What you will do »
Take the records below and retype them line by line, from the first line through the one containing "left hip: (540, 321)"; stop there.

### Exercise data ###

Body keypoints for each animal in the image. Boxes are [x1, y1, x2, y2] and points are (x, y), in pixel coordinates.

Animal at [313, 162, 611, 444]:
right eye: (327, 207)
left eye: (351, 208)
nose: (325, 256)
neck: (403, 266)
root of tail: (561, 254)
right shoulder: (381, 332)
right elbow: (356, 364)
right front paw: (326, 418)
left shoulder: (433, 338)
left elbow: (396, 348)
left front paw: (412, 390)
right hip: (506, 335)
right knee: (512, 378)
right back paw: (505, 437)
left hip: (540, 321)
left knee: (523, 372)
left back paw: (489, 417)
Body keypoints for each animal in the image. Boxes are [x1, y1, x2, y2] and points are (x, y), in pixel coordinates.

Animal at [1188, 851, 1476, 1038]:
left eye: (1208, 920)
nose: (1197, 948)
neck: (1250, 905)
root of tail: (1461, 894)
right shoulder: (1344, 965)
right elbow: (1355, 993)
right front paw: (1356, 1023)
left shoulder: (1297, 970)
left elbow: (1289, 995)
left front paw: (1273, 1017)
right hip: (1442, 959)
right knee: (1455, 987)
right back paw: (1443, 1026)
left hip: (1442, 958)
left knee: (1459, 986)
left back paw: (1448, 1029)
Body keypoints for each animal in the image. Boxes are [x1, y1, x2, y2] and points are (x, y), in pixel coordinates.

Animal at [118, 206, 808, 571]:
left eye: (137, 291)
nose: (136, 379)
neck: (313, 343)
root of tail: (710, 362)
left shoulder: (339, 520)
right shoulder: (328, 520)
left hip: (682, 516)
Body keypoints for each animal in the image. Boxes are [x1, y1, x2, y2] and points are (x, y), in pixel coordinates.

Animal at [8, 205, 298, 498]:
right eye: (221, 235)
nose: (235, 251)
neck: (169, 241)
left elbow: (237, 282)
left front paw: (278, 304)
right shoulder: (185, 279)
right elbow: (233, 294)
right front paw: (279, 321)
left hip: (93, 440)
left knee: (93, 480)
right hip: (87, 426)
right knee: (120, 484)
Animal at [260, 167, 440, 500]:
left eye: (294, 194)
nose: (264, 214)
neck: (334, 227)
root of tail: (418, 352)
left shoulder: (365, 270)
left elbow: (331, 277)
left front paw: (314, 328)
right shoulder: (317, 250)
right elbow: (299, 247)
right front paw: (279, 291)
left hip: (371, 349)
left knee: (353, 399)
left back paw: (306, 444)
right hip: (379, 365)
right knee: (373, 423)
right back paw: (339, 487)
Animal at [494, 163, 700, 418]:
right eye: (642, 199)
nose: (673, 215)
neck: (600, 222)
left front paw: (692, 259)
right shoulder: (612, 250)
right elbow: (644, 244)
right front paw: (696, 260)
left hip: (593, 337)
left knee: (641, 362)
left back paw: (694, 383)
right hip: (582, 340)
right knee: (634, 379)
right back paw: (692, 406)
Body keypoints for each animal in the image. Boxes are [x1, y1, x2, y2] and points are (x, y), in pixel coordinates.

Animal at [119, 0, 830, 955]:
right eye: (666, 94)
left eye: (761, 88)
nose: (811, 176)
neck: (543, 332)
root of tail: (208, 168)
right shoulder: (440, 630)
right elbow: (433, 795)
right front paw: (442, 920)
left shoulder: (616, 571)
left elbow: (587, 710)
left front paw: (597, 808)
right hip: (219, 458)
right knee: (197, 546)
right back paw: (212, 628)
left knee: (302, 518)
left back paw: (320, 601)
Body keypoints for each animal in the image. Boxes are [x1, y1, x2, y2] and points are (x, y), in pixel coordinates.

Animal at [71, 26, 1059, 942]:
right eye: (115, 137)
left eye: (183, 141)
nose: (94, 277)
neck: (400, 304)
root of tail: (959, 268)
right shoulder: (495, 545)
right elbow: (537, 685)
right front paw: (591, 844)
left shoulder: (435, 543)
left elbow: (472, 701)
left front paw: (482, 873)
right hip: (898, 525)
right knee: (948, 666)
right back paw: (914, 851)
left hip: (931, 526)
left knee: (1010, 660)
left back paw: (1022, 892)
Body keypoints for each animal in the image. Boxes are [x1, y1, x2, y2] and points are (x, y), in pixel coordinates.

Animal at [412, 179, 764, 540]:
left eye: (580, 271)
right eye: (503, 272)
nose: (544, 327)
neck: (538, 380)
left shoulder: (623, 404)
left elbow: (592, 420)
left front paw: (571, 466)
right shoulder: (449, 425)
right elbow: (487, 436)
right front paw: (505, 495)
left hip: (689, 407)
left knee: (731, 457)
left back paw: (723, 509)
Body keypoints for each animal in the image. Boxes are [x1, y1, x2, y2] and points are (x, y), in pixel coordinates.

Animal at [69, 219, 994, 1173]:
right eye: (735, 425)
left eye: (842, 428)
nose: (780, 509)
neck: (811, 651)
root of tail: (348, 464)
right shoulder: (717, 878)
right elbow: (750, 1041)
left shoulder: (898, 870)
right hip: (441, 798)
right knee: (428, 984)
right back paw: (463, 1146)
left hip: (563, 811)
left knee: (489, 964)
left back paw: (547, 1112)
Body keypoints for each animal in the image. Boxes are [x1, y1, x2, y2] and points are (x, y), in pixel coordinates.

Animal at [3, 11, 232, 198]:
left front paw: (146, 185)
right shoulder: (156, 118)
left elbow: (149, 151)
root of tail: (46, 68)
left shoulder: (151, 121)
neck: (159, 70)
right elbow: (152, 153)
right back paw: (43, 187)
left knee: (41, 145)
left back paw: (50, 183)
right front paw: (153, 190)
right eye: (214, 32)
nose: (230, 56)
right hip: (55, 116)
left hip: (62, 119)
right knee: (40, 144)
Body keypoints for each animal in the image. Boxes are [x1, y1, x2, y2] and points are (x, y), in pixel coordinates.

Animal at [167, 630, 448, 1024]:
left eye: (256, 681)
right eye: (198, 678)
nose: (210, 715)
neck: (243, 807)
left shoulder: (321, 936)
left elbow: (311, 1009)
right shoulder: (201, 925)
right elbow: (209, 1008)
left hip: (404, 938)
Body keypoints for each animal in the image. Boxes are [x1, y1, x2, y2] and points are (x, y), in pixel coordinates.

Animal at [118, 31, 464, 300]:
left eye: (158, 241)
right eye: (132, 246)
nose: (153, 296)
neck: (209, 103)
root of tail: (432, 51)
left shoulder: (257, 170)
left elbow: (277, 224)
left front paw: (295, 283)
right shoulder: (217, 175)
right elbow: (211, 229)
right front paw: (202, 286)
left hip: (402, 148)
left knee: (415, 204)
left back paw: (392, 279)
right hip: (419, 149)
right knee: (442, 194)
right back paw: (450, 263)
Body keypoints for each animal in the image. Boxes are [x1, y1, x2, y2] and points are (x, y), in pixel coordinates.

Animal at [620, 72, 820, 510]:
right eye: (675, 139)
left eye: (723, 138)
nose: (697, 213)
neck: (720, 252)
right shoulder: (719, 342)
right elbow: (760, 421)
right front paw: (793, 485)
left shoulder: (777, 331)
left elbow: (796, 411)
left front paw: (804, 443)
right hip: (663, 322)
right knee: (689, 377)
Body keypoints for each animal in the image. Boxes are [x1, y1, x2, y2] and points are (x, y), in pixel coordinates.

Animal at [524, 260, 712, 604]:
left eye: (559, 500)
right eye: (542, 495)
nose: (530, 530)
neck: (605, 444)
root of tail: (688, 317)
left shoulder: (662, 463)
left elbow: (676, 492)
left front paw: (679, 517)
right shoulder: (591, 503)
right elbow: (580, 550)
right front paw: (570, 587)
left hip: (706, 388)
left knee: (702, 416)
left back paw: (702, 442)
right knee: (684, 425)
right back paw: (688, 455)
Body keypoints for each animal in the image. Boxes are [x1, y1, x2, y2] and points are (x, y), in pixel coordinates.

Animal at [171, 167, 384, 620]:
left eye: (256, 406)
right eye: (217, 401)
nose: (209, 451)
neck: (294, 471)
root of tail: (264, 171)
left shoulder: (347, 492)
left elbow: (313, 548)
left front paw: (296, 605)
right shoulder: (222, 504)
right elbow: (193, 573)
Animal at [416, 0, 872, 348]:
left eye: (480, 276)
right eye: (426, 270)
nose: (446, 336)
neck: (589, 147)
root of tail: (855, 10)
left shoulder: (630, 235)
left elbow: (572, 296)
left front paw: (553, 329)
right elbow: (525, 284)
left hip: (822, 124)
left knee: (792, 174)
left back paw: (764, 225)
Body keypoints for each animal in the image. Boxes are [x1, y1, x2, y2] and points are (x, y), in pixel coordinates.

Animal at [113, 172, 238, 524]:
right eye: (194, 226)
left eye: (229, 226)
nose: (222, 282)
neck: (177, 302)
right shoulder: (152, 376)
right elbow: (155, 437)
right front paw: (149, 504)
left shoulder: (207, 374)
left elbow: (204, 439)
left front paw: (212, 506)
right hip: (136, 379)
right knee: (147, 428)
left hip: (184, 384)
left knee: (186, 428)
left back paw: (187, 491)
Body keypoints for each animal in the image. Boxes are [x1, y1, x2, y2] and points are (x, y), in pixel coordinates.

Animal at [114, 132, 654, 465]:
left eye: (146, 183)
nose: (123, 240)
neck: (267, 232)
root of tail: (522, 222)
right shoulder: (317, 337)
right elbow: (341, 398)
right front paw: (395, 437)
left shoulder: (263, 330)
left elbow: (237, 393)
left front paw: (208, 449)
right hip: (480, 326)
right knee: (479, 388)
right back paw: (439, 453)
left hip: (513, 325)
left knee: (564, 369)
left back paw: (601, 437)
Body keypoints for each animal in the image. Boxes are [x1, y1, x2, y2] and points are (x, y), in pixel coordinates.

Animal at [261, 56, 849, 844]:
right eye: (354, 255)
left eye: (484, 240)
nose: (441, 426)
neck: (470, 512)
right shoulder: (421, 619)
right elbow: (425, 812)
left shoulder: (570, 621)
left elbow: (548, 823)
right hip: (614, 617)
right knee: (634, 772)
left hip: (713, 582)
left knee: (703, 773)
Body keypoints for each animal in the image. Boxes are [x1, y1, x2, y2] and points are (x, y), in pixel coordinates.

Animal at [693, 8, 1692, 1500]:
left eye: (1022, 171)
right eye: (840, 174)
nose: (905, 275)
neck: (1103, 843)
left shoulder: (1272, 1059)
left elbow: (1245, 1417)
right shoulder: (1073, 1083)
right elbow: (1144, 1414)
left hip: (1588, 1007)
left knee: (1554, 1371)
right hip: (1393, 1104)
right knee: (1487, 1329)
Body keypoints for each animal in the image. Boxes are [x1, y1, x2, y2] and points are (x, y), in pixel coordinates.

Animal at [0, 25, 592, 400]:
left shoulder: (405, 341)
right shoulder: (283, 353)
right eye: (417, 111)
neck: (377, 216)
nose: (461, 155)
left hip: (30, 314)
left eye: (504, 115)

###

Your solution »
Body keypoints for each animal in the image. Boxes are [x1, y1, x2, y2] and points are (x, y), in pixel coordinates.

Animal at [313, 162, 611, 444]:
right eye: (327, 207)
left eye: (351, 208)
nose: (325, 256)
neck: (403, 266)
root of tail: (561, 254)
right shoulder: (381, 332)
right elbow: (356, 364)
right front paw: (326, 418)
left shoulder: (433, 338)
left elbow: (396, 348)
left front paw: (412, 390)
right hip: (506, 335)
right knee: (512, 378)
right back paw: (505, 437)
left hip: (540, 321)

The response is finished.